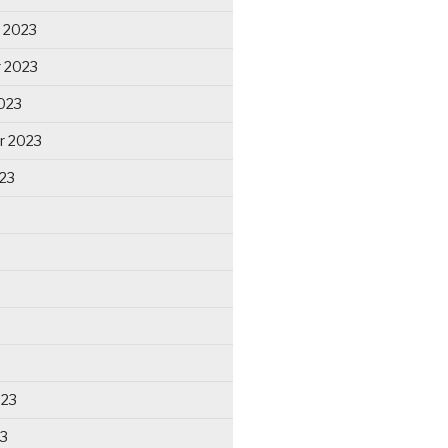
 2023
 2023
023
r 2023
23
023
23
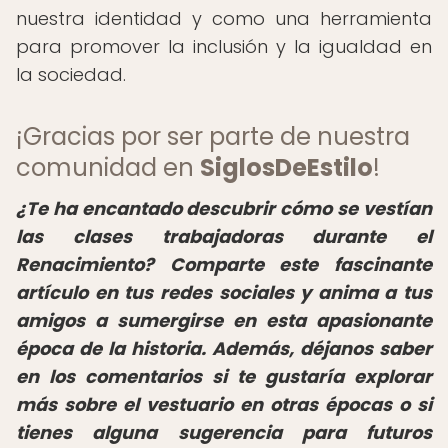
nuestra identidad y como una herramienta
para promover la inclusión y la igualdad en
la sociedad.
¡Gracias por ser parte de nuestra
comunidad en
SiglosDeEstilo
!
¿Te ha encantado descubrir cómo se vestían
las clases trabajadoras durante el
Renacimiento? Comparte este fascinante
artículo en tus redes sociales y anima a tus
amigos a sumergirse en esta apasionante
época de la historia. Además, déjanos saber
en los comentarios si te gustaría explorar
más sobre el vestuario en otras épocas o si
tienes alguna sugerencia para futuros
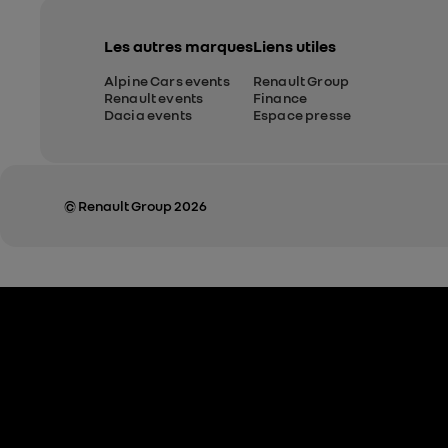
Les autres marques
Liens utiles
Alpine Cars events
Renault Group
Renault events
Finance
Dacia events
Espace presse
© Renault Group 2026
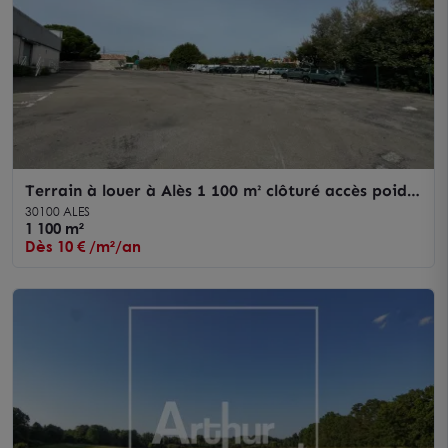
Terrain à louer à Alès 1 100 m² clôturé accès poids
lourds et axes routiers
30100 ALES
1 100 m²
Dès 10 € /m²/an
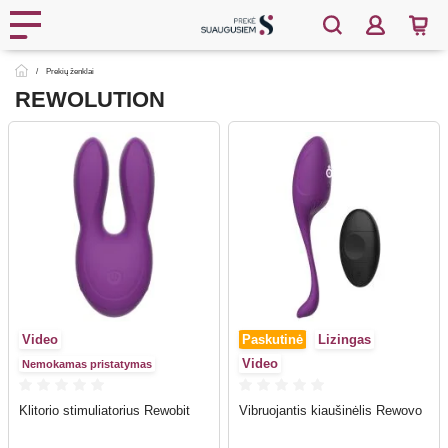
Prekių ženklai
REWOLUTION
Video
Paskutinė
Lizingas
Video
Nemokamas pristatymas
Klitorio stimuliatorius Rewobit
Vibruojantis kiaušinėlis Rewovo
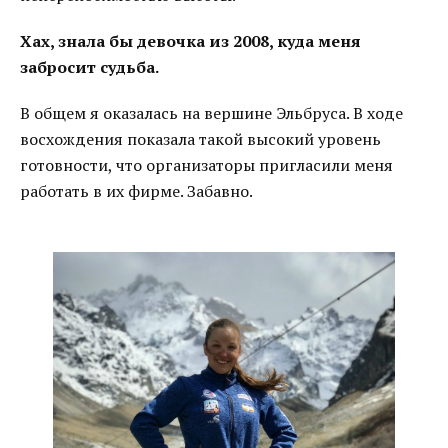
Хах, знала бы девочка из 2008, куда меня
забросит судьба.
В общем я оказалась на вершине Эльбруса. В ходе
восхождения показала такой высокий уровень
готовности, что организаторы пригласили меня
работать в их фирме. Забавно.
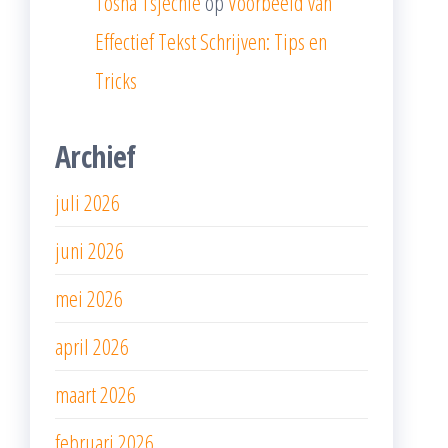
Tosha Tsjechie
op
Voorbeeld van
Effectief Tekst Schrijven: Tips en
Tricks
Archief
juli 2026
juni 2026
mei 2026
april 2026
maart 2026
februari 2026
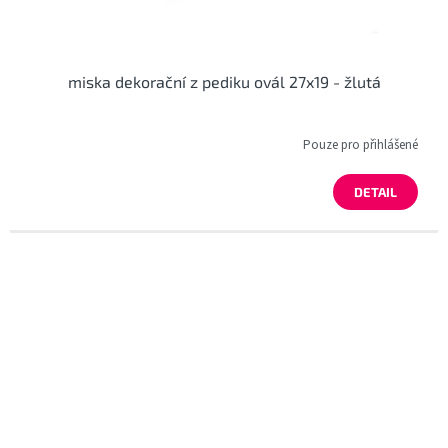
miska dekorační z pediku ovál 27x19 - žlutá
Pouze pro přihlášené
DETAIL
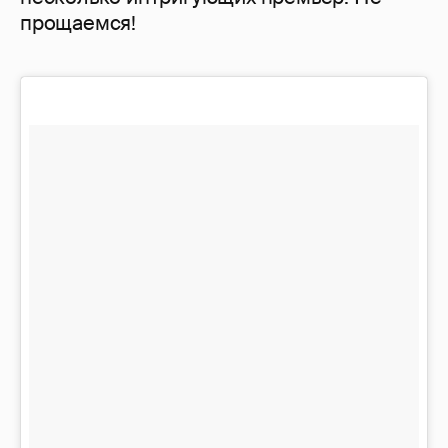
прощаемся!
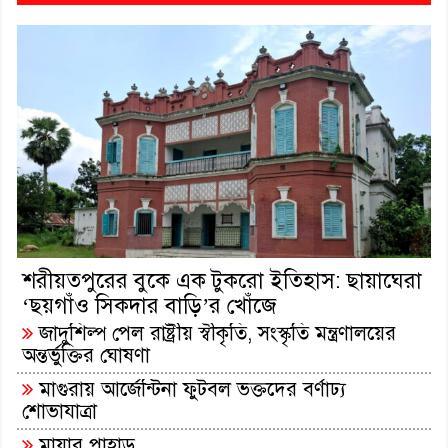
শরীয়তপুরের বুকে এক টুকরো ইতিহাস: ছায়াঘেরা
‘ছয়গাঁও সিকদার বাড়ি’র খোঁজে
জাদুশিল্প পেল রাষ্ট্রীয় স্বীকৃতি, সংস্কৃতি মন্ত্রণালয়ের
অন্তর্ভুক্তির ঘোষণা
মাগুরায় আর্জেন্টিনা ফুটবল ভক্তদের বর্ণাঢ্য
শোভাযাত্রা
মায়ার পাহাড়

• **Work task**: Omit every picture while transcribing the records above exactly.

• **Your solution**:
 2023
 2023
023
r 2023
23
023
23
nuestra identidad y como una herramienta
para promover la inclusión y la igualdad en
la sociedad.
¡Gracias por ser parte de nuestra
comunidad en
SiglosDeEstilo
!
¿Te ha encantado descubrir cómo se vestían
las clases trabajadoras durante el
Renacimiento? Comparte este fascinante
artículo en tus redes sociales y anima a tus
amigos a sumergirse en esta apasionante
época de la historia. Además, déjanos saber
en los comentarios si te gustaría explorar
más sobre el vestuario en otras épocas o si
tienes alguna sugerencia para futuros
Les autres marques
Liens utiles
Alpine Cars events
Renault Group
Renault events
Finance
Dacia events
Espace presse
© Renault Group 2026
Terrain à louer à Alès 1 100 m² clôturé accès poids
lourds et axes routiers
30100 ALES
1 100 m²
Dès 10 € /m²/an
Prekių ženklai
REWOLUTION
Video
Paskutinė
Lizingas
Video
Nemokamas pristatymas
Klitorio stimuliatorius Rewobit
Vibruojantis kiaušinėlis Rewovo
Хах, знала бы девочка из 2008, куда меня
забросит судьба.
В общем я оказалась на вершине Эльбруса. В ходе
восхождения показала такой высокий уровень
готовности, что организаторы пригласили меня
работать в их фирме. Забавно.
Tosha Tsjechie
op
Voorbeeld van
Effectief Tekst Schrijven: Tips en
Tricks
Archief
juli 2026
juni 2026
mei 2026
april 2026
maart 2026
februari 2026
miska dekorační z pediku ovál 27x19 - žlutá
Pouze pro přihlášené
DETAIL
прощаемся!
শরীয়তপুরের বুকে এক টুকরো ইতিহাস: ছায়াঘেরা
‘ছয়গাঁও সিকদার বাড়ি’র খোঁজে
জাদুশিল্প পেল রাষ্ট্রীয় স্বীকৃতি, সংস্কৃতি মন্ত্রণালয়ের
অন্তর্ভুক্তির ঘোষণা
মাগুরায় আর্জেন্টিনা ফুটবল ভক্তদের বর্ণাঢ্য
শোভাযাত্রা
মায়ার পাহাড়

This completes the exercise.